Exercício 1
Transcreva o trecho do texto sobre o açúcar que vai de "Mas o xilitol" até "Você sabia disso?", inclusive.
Exercício 2
Dê continuidade ao texto sobre o açúcar a partir do ponto em que ele termina.

A “alteração metabólica”, ou seja, a
mudança que ocorre quando o corpo passa a queimar gordura e proteína em vez de
“tiros de açúcar” levou quatro semanas para mim, mas pode demorar mais. Eu
pesquisei sobre isso antes de começar a experiência e formulei a melhor maneira
de fazer para não ter abstinência, conseguir perder peso e decidir, por bem,
ficar longe do açúcar. O vício emocional foi o mais difícil de cortar. Eu
costumava me recompensar e me consolar com alimentos açucarados, mas superei
esse obstáculo substituindo doces por lanches salgados.
Como é
possível perceber o vício?
À parte questões muito sérias de saúde
como colesterol, triglicerídeos, síndrome metabólica, doenças do coração e
diabetes, o problema do açúcar é ser uma substância viciante (alguns estudos
mostram que é mais viciante que a cocaína). Somos todos prisioneiros do açúcar,
em parte porque nos falta hormônio para dizer quando estamos comendo demais,
então comemos sem parar — em contrapartida temos hormônios que nos avisam
quando comemos o suficiente de gordura e proteína. Se não fôssemos tão
viciados, não estaríamos nos matando por causa disso e já teríamos feito algo a
respeito.
Então não há
açúcar bom?
Alguns adoçantes são ok. Mas os únicos
seguros são aqueles que não contêm frutose (o agave, por exemplo, vendido como
“sem açúcar”, tem de 70% a 90% de frutose). Os álcoois de açúcar (tipos de
adoçantes de baixa caloria, provenientes de produtos vegetais e encontrados em
sorvetes, biscoitos, pudins, doces e chicletes) também podem ser bem perigosos.
Mas o xilitol é bom. Xarope de malte de arroz é o meu preferido, e stevia, que
é feito de uma planta parecida com a hortelã.
Um estudo da
universidade brasileira Unicamp sobre a sucralose mostrou que, em bebidas ou
sobremesas quentes, o adoçante (até agora considerado seguro) fica instável e
libera substâncias tóxicas que podem causar câncer. Você sabia disso?

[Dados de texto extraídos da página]

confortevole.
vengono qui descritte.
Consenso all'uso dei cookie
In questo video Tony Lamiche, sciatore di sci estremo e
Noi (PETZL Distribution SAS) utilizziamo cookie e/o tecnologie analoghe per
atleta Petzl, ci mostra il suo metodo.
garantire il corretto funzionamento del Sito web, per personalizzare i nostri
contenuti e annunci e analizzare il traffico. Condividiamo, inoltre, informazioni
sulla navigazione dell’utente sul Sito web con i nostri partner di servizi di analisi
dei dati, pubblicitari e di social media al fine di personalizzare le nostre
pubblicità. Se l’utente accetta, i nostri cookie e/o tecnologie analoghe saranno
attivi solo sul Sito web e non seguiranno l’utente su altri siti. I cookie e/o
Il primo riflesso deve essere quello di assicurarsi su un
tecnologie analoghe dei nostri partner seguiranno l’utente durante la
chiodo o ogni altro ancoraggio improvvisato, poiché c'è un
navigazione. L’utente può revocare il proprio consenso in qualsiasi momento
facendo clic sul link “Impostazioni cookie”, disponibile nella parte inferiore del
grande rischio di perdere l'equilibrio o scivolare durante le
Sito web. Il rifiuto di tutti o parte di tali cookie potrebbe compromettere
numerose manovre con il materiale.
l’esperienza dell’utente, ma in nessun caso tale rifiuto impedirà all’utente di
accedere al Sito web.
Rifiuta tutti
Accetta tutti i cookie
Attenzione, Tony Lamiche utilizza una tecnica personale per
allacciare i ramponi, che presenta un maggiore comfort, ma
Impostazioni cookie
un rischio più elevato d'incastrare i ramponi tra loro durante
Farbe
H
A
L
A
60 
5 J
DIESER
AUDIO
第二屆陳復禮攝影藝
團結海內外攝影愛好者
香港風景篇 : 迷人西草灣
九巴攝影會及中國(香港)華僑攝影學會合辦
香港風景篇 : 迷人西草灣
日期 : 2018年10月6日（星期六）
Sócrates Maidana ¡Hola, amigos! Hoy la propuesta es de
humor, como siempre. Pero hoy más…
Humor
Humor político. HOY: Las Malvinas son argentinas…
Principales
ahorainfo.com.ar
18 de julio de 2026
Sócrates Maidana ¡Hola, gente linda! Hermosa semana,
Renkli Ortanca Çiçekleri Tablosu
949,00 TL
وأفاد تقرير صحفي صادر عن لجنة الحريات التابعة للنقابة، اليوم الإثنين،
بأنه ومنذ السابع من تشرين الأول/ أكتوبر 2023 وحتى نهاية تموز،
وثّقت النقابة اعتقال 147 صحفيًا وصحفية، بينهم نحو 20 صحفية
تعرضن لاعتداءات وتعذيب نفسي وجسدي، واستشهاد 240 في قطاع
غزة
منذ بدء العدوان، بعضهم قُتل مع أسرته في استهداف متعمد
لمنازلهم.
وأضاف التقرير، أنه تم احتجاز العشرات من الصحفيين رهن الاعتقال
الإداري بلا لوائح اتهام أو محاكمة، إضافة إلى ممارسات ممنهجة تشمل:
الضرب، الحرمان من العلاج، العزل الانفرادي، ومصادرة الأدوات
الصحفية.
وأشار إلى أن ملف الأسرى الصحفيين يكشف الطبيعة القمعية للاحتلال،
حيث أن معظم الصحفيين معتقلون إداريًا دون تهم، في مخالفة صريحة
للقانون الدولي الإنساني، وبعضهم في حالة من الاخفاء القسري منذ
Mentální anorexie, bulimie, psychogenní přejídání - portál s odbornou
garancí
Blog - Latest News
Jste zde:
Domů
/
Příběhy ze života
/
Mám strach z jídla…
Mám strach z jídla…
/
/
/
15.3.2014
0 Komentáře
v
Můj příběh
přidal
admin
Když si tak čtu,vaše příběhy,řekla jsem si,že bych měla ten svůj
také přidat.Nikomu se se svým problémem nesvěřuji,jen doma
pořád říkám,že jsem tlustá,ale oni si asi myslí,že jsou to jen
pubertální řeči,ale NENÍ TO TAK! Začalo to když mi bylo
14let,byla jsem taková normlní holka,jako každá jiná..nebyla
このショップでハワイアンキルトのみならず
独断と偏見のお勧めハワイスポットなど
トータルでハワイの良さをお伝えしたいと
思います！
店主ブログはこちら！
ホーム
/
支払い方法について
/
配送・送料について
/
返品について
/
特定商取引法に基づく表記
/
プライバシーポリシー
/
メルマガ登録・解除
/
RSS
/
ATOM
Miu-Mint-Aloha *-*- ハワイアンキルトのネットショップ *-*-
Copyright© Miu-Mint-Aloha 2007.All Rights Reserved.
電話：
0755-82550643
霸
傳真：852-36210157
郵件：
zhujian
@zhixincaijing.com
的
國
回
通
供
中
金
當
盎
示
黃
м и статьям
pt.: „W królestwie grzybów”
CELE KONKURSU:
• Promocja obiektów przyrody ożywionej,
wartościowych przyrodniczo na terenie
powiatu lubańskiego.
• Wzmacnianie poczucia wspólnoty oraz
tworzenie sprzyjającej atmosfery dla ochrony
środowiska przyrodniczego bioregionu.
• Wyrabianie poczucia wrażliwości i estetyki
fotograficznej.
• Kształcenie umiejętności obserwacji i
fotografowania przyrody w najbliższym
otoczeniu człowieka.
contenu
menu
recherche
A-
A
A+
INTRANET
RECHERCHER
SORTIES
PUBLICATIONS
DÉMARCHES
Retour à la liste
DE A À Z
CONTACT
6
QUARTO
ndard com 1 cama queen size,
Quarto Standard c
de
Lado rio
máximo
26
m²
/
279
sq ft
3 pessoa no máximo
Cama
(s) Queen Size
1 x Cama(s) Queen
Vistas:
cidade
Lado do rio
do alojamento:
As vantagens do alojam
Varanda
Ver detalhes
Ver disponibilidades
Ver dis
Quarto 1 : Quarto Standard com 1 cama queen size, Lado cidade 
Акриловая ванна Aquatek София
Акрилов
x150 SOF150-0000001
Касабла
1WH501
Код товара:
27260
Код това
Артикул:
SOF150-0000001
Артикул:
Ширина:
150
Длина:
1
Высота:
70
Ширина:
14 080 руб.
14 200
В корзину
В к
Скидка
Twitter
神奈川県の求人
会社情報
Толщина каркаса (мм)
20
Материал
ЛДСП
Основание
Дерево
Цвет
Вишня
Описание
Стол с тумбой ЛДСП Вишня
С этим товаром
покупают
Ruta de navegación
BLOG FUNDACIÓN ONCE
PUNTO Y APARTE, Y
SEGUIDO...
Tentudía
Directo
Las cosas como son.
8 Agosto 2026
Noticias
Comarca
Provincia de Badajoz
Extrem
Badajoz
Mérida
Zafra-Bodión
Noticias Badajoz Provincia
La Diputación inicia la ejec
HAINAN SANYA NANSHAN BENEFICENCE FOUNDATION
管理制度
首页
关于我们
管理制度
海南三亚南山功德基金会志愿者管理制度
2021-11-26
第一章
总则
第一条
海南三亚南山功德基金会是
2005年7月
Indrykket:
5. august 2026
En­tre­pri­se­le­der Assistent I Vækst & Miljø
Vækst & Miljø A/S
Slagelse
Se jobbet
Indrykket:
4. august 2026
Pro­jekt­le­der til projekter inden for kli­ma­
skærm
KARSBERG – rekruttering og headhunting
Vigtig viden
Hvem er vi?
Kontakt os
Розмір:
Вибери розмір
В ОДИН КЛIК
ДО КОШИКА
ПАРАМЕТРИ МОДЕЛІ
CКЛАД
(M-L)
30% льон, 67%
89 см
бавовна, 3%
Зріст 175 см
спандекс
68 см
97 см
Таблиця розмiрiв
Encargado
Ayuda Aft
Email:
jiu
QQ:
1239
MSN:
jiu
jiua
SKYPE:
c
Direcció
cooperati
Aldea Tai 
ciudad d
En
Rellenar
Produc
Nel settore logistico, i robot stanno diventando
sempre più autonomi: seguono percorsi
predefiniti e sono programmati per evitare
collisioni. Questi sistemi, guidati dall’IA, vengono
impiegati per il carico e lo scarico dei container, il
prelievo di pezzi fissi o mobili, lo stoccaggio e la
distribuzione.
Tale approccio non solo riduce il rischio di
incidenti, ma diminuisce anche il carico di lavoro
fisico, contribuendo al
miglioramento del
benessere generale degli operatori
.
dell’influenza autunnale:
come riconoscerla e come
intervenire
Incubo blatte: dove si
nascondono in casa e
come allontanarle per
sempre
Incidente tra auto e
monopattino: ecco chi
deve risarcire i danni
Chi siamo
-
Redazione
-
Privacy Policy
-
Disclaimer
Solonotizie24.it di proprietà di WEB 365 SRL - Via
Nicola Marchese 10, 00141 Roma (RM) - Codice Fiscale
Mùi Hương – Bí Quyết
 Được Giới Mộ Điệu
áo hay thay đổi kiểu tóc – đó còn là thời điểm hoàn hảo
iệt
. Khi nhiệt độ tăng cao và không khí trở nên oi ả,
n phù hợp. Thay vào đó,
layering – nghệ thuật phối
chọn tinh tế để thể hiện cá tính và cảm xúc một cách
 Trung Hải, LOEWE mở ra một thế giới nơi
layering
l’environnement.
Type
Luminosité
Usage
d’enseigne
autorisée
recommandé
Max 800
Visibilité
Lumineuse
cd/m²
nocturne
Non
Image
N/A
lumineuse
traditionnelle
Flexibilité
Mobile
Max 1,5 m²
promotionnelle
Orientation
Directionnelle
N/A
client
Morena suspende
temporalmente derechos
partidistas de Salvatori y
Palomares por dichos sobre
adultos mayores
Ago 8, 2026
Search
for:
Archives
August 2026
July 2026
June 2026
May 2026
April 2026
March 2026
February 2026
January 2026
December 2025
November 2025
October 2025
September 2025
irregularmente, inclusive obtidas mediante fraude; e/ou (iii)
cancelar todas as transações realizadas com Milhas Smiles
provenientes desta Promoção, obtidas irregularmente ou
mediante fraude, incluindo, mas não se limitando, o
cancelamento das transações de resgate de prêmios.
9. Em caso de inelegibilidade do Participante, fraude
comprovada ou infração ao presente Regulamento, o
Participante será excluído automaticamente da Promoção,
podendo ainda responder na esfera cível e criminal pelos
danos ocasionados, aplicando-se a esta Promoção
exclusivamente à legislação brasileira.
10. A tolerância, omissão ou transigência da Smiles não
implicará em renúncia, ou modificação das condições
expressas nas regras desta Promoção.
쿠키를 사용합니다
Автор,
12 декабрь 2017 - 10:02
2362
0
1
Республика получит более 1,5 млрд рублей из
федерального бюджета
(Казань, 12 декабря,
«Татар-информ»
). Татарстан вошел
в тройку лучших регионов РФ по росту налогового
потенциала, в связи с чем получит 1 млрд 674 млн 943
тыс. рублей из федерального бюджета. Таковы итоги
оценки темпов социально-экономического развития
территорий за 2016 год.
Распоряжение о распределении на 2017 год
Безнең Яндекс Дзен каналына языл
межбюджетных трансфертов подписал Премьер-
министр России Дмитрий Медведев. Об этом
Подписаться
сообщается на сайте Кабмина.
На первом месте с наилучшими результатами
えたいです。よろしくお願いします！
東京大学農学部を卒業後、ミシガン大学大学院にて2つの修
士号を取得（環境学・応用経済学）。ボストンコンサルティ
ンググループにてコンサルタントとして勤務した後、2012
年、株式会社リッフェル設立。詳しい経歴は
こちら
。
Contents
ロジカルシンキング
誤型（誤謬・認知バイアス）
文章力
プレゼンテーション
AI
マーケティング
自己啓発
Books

Sua resposta 1
Mas o xilitol é bom. Xarope de malte de arroz é o meu preferido, e stevia, que
é feito de uma planta parecida com a hortelã.
Um estudo da
universidade brasileira Unicamp sobre a sucralose mostrou que, em bebidas ou
sobremesas quentes, o adoçante (até agora considerado seguro) fica instável e
libera substâncias tóxicas que podem causar câncer. Você sabia disso?

Sua resposta 2
A maioria dos adoçantes artificiais é
extremamente problemática e cada vez mais estudos mostram seus desastrosos
efeitos no metabolismo. Eu não li esse estudo, mas não estou surpresa.
No livro
você indica uma dieta sem açúcar, inclusive o proveniente das frutas, até para
crianças. Mas não é um pouco perigoso passar a fase de crescimento sem esses
nutrientes?
Uma vez que se tenha feito o programa
de desintoxicação de oito semanas, você deve reintroduzir frutas inteiras
(nunca suco de frutas). Uma ou duas frutas com baixa frutose por dia é ótimo se
você não estiver consumindo outra fonte de açúcar.
Quais seriam
as frutas com baixa frutose?
As minhas preferidas são kiwi, frutas
vermelhas, coco e toranja. Mas isso não significa que eu evito as outras.
Banana congelada fica ótima em smoothies, mas só uso uma ou meia banana por
porção, por exemplo.
Que
diferenças você percebeu no seu humor e na sua concentração depois de deixar de
comer açúcar?
Antes, eu vivia em uma montanha-russa
diária de energia, precisava comer e me abastecer de açúcar em intervalos
curtos e regulares. Quando eu parei de comer açúcar e o substituí por gorduras
saudáveis, proteínas e vegetais, comecei a experimentar uma energia mais
uniforme durante o dia — e isso se traduz no meu humor também. Hoje não
percebo, mas lembro de uma época em que eu costumava ter sono toda tarde, por
volta das 15h.
Hoje,
depois de tudo isso, o que é saudável, na sua opinião?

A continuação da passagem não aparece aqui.